Dollar weakness pushed all commodities higher on Wednesday afternoon causing shorts to be squeezed in the oil market. I am sure Bears are surprised where Oil is now given the negative sentiment on Tuesday, we are trading in a range between $35.96 and $39.64 the last nine days. If there is any weakness if the oil complex the rest of the week, look for gasoline to lead the way, as it had a lesser inventory drawdown than expected by traders.
Equities and oil are basically the same trade right now, pullbacks are bought up pushing both assets to new cycle highs in this bull run starting from mid February in both asset classes. The “God Father Algo” is orchestrating quite the profitable move for these positional traders. These type of long term highly correlated positional runs are not coincidental, always keep in mind the big picture of who is playing the Game, and how it is being played – these positional players dictate the rules for financial markets.

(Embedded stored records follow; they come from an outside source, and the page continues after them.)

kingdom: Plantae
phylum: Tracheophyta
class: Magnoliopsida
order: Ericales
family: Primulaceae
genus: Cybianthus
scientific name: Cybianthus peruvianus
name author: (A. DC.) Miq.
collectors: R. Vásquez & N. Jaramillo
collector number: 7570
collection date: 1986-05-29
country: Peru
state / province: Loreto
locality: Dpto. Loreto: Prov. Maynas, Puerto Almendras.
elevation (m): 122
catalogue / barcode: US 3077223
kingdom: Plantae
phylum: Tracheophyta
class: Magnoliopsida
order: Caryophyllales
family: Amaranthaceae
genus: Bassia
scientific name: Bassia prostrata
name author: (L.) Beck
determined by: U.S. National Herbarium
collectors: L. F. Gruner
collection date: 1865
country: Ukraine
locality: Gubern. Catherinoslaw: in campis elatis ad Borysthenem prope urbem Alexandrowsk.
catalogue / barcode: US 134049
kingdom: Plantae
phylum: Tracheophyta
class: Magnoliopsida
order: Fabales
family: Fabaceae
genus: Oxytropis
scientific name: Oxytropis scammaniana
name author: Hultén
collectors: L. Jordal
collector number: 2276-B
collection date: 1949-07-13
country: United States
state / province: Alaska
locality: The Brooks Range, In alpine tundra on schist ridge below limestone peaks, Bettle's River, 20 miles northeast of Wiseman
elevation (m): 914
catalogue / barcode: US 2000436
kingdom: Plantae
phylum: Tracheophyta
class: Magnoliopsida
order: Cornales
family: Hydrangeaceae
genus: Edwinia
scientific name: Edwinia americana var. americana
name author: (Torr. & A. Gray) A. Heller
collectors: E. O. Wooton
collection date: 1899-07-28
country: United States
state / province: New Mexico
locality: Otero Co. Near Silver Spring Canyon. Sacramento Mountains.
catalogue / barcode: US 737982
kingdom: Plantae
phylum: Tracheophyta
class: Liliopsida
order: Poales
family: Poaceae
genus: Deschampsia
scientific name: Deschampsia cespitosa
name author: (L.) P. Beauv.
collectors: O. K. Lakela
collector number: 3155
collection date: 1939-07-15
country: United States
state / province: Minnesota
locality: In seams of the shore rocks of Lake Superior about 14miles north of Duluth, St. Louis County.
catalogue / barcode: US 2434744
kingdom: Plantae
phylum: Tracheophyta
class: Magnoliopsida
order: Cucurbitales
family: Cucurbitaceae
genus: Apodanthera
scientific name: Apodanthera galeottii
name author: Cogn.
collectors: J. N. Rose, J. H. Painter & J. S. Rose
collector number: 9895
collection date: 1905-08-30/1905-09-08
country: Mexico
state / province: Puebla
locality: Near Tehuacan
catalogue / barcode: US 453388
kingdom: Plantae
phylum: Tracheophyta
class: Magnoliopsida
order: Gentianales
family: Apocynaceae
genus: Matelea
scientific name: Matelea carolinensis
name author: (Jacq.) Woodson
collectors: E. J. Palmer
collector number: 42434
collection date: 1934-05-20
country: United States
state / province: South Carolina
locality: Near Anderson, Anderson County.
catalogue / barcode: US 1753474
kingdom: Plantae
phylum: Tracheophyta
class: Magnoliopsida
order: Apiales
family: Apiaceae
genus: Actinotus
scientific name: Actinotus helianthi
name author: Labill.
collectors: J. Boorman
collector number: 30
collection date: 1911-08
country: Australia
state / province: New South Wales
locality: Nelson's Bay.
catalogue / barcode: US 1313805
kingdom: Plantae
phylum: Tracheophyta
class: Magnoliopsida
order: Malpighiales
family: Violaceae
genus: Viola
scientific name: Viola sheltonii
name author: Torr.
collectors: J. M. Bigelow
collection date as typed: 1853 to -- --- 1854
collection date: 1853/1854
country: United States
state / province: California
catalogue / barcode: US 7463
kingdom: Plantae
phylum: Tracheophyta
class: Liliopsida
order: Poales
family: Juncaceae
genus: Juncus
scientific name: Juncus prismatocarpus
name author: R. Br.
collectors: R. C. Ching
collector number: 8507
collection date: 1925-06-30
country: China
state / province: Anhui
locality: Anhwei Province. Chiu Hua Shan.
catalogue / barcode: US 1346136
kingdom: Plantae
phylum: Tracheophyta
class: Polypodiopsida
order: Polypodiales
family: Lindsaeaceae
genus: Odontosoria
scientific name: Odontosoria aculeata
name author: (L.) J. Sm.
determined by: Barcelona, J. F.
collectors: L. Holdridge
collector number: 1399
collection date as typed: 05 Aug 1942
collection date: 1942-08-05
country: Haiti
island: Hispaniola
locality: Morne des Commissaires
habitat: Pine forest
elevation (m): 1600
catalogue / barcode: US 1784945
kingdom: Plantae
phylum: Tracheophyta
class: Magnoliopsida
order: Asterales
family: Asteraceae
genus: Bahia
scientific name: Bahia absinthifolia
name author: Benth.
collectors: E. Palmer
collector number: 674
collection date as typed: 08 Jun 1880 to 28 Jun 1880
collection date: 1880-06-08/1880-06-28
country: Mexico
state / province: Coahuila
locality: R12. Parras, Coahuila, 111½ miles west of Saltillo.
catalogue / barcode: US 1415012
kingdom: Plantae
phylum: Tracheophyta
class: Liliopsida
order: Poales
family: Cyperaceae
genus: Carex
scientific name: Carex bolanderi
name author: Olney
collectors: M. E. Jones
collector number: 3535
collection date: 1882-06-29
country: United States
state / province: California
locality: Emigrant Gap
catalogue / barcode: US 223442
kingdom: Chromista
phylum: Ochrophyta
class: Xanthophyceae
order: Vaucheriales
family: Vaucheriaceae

Always know who your “Overlord” is and what they are doing if you want to make money in this game. The Overlord in financial markets are the big positional traders who were building sizable positions in multiple asset classes when oil was getting hammered everyday under $30 a barrel.
The same patterns happen year after year for a reason, market tells give you insight into the thinking and methodology of the big game players. Look to currency markets for many of the clues as often carry trades in part accompany these long term structural trades as the funding source for providing extra juice in the trade.